Demystifying Chinese Investment in Australia reveals Chinese investors are targeting smaller, higher-quality real estate assets in Australia following Beijing’s recent restrictions on capital outflows.
Overall Chinese investment in Australia fell 11 per cent in 2017, from 15.4 billion to 13.3 billion, however the composition of investment by real estate type is broadly similar.
Australia received $4.4 billion in real estate investment or 11.5 per cent of China’s global real estate overseas direct investment (ODI).
Residential development sector transactions accounted for around 44 per cent of the total value, followed by office (30 per cent) and mixed-use (9 per cent).
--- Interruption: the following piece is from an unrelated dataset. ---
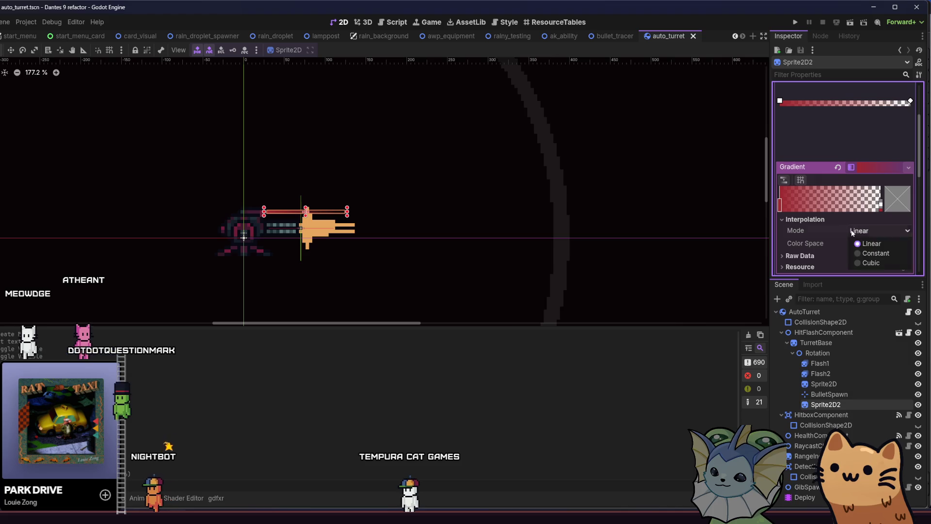
pyautogui.click(874, 244)
pyautogui.click(872, 230)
Commercial (office, industrial, and retail) property transactions have been steady.
While investment in commercial property peaked in 2015 ($4.0 billion) this was inflated by CIC’s $2.5 billion acquisition of a local commercial real estate company’s office portfolio. Excluding this sale, investment in 2015 would have only been $1.5 billion, which is lower than $1.8 billion recorded in 2017.
Investors and developers are becoming more selective in acquisitions, with mandates increasingly geared towards higher quality investment assets and well-located sites with less planning risk.
There has also been a partial shift away from trophy assets and large-scale acquisitions, with investment activity concentrated in the $5 million to $49 million price bracket.
This shift is somewhat attributable to the restrictions placed on capital outflow from China. The more robust asset selection criteria and the shift towards quality product and sites at the smaller end of the market is reflective of the capital control measures.
The report authors found that Chinese investors consider whether their investment is in a sector that is encouraged or restricted by the Chinese government before pursuing and making investment decisions and applications.
The diplomatic relationship between China and Australia is also a factor. A number of Chinese investors highlighted that the state of diplomatic relations between governments is a regular topic of conversation among Chinese investors in Australia and with their respective head offices in China.
At the same time, Chinese investors indicated there is growing familiarity with and confidence in the Australian market.
“Australian real estate remains a key destination for Chinese capital,” said the head of a Chinese Commercial Real Estate company in Australia, who contributed to the report.
The macroeconomic framework is supportive, while the market is attractive from a global perspective – economic fundamentals are robust, population growth is solid, market transparency is high, and returns are broadly higher relative to comparable markets globally,” he said.
Of the 63 real estate deals in 2017, 45 were made by repeat investors with a number of investors involved in more than one deal.
This demonstrates the value and confidence gained from the local knowledge of firms already invested in the market.
Chinese investors are increasingly conscious of the need to acquire assets, knowledge and technology and then leverage their links to the Chinese market for profitable growth, rather than base their investment on the expected growth of the domestic Australian economy alone, Mr Zhang said.
The Chinese are investing with a long-term focus—and this is positive for Australia.